En la concavidad de la empuñadura curva del báculo ronroneaban un par de gatitos acurrucados, con los ojos apenas abiertos.

La decepción lleva consigo el sabor de la bilis, y ésta invadió al padre Andrés, derramándose en su boca con la amargura de la quinina. He ahí su milagro: la gata a la que daba cobijo la anacoreta era la responsable de aquello. La bestia del demonio había profanado su altar, atreviéndose a dejar su pecaminosa prole bajo la imagen del Salvador.

Los gatitos ya habían descubierto su nuevo entorno y empezado a explorar, trepando al báculo con paso vacilante. Tendría que volver a consagrarlo y limpiar todo el altar. Ahora eran tres gatitos, y la siguiente camada sería más numerosa. Jezabel: un nombre adecuado. La puta de Babilonia, y ahora seguro que andaba por ahí prostituyéndose, saciando su naturaleza malévola, tras abandonar a sus crías.

En un arranque de resolución, se dirigió a la sacristía, donde buscó en un armario. Mascullando imprecaciones inapropiadas para su vocación, volvió poco después con una cuerda, un saco de arpillera y una gran piedra. En cuestión de segundos, cogió a los gatitos, los metió en el saco junto con la piedra y ató la cuerda en el extremo. El saco se agitó, formando aquí y allá pequeños bultos de desesperación; cuánto grito y maullido para unas bestias tan pequeñas. Por un momento —sólo por un momento—, sintió una punzada de arrepentimiento, pero entonces miró otra vez el paño manchado, su milagro frustrado.

Se echó el saco al hombro y, cuando se dirigía hacia la puerta, oyó un siseo detrás de él. Al volverse, vio a la madre gata abalanzarse sobre su cara, apuntando las garras hacia sus ojos. La agarró por el cuello, pero no antes de que ésta le diera un sangriento arañazo en la mejilla (cuya cicatriz llevaría hasta la vejez). Le retorció el pescuezo como si fuera una gallina, luego abrió el saco y metió a la madre muerta junto con los gatitos.

Lo arrojó al río Wensum desde el puente del Obispo.

—Padre Andrés, ¿habéis visto a mi gata? —preguntó la anacoreta tras acabar la confesión— Se fue hace tres semanas. Nunca ha pasado tanto tiempo fuera.

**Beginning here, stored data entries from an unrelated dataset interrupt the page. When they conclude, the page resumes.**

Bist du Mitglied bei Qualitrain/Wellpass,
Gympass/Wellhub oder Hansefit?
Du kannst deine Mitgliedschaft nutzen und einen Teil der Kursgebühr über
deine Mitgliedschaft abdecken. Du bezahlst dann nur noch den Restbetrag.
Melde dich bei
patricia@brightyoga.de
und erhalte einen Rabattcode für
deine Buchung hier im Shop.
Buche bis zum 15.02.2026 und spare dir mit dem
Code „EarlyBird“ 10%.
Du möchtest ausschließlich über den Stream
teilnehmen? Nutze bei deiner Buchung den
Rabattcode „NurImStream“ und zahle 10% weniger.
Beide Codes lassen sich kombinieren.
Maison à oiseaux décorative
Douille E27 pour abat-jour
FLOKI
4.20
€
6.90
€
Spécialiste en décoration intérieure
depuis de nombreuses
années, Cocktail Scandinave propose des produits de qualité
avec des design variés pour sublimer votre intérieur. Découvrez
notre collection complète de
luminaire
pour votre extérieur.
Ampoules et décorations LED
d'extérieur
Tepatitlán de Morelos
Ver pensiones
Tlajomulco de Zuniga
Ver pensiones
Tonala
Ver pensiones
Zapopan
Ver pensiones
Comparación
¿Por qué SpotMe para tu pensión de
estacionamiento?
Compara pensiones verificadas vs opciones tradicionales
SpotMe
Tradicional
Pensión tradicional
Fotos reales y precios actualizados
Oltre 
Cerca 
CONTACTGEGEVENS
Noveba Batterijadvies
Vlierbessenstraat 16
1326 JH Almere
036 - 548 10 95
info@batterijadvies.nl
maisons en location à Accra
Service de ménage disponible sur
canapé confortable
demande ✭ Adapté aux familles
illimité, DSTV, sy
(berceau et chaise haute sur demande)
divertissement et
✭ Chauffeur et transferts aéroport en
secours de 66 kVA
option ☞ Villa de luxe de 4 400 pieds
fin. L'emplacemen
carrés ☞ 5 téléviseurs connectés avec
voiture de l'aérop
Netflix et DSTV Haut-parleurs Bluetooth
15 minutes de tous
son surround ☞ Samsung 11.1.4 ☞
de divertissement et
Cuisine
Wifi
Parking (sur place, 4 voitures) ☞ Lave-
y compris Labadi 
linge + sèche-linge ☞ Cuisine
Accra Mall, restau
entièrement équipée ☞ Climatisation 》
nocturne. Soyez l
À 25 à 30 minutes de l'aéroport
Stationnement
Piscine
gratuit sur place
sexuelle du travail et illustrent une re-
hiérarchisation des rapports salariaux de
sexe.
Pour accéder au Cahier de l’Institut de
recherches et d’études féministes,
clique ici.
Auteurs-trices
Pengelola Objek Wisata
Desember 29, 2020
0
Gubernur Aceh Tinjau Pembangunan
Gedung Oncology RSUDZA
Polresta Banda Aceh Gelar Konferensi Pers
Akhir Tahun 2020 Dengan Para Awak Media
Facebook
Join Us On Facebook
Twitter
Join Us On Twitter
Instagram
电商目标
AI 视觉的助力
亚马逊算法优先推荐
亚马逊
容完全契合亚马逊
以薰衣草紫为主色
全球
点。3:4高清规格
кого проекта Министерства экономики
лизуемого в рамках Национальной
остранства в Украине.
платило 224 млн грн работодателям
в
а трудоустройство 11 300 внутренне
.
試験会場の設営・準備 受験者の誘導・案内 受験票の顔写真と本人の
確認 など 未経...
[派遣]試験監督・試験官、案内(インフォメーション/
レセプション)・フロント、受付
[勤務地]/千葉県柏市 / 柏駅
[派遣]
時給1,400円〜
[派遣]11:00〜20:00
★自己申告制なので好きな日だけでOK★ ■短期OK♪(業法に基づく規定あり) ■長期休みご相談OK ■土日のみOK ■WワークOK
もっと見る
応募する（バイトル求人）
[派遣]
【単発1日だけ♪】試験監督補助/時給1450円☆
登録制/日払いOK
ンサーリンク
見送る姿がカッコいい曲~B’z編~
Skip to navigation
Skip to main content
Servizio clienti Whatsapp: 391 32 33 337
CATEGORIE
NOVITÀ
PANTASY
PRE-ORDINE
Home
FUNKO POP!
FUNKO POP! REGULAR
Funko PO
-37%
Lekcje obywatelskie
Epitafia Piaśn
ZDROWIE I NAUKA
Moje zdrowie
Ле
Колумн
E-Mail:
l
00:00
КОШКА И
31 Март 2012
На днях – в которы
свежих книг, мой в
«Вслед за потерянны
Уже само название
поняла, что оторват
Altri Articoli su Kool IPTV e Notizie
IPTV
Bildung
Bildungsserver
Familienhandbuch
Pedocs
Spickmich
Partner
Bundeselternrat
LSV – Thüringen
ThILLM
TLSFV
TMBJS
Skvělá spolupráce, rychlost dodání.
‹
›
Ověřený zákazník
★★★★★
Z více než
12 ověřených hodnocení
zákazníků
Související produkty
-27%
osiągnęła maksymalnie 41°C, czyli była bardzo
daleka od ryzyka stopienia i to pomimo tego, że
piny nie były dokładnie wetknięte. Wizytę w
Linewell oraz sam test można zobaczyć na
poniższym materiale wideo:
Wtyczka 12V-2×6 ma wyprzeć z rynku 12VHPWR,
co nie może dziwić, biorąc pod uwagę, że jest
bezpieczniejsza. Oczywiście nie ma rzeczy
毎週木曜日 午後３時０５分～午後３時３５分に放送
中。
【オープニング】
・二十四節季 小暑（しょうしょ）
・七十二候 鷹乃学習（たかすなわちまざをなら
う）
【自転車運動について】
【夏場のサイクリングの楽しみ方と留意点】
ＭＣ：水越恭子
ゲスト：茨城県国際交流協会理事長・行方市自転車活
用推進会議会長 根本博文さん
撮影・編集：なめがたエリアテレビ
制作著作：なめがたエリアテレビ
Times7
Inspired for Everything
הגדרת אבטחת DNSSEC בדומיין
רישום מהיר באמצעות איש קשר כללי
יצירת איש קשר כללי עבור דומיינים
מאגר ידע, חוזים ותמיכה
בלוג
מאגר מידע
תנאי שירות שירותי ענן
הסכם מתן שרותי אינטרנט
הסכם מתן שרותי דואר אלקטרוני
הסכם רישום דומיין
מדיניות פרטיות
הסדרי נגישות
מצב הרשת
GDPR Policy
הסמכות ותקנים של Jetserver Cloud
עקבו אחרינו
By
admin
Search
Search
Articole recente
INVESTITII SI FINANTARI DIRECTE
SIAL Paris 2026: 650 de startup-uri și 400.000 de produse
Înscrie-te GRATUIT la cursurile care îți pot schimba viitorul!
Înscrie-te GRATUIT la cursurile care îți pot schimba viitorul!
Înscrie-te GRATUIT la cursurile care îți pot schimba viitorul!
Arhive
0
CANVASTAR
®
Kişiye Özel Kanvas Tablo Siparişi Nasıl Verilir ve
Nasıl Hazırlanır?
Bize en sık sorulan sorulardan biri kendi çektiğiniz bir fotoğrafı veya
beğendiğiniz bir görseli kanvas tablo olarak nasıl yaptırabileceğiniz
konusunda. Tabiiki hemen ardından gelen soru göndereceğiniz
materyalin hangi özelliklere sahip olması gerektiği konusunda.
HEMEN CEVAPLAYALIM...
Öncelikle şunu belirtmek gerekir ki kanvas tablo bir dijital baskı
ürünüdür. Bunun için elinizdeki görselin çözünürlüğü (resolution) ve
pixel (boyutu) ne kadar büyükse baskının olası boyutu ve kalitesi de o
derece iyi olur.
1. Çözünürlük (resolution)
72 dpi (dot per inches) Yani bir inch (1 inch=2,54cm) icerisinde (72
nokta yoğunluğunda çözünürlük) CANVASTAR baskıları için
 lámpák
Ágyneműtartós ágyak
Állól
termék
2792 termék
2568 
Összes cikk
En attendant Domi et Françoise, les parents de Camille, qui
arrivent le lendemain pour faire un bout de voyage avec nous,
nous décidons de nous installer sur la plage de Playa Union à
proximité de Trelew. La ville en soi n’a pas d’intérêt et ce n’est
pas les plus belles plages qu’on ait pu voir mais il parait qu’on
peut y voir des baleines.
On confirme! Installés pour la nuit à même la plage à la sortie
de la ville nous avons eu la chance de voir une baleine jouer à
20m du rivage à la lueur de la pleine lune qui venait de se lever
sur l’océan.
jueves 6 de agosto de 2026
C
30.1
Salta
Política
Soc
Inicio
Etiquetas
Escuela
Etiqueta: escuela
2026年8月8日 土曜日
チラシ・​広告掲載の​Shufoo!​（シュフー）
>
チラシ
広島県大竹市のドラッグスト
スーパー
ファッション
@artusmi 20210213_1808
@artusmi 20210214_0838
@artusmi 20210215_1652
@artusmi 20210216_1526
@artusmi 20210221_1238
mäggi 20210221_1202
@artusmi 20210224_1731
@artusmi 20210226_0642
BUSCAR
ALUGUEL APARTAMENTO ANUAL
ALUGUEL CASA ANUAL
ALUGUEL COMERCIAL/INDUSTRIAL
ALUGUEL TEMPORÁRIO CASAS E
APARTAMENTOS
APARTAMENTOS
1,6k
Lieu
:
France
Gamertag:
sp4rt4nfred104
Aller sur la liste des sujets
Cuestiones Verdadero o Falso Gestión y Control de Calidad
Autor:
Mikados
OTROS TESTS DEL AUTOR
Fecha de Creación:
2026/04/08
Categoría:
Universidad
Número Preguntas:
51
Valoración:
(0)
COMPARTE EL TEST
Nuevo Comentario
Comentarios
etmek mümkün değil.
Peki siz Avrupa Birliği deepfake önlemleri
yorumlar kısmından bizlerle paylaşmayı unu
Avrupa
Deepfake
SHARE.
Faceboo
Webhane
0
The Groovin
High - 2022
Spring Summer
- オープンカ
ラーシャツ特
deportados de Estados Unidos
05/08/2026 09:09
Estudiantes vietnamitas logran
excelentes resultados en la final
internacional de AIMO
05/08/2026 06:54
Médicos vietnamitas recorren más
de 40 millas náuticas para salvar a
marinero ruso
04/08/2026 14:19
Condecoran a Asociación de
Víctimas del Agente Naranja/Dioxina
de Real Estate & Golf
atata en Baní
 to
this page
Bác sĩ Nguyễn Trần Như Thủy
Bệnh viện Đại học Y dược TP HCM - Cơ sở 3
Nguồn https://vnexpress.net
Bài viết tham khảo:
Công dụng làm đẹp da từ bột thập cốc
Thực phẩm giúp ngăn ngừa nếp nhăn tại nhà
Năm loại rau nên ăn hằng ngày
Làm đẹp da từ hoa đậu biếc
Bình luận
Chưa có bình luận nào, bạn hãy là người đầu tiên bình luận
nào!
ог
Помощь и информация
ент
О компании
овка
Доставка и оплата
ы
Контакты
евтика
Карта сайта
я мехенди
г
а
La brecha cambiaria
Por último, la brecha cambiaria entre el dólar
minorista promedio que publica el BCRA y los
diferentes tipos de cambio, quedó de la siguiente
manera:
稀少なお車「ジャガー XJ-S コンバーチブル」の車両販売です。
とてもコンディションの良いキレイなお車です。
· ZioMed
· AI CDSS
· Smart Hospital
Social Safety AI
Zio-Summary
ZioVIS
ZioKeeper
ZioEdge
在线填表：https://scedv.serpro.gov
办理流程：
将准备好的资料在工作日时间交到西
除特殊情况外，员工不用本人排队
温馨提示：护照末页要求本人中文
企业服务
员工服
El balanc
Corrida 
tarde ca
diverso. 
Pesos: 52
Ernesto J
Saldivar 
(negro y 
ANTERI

Julián lo observó mientras él se toqueteaba la venda en la mejilla.

—Hace días que no la veo.

Ella advirtió en la voz del sacerdote cierta brusquedad, casi irritación, y una mirada de indiferencia. Estaba así desde la visita del obispo. ¿Acaso el obispo le había hablado de ella? ¿Le había ordenado que le negase el derecho a comulgar? Julián se lo había preguntado a sí misma cada día, cada vez que el sacerdote le ofrecía el cuerpo y la sangre de Cristo con la misma indiferencia. Tal vez sólo fueran imaginaciones suyas, a lo mejor el obispo había cedido o simplemente había olvidado ordenar al sacerdote que no le permitiera comulgar. Cada vez que recibía la hostia, sentía un profundo alivio.

—Padre, si venís a la ventana de Alice, os curaré la herida. Hace tres días que no cambiamos la venda.

Pocos minutos después, el padre Andrés entró en la habitación de Alice y se sentó enfrente de Julián, al otro lado de la ventana. Tenía los hombros encorvados y parecía eludir su mirada. ¿Qué había en el suelo tan interesante? ¿O acaso no quería mirarla porque estaban a punto de acusarla de herejía o de echarla de la ermita? Cogió las tijeras de costura para retirar la venda.

—Ha cicatrizado muy bien —observó ella, asomándose por la ventana para examinarla— Ya no necesitáis vendarla.

—Todavía me duele.

—La semana pasada el obispo me envió libros de la biblioteca del priorato de Carrow. —Intentaba hablar con naturalidad mientras aplicaba el ungüento con el dedo a lo largo de la herida— ¿Os ha enviado a vos también? —preguntó, aunque nunca había oído que el padre Andrés se dedicara al estudio de la teología.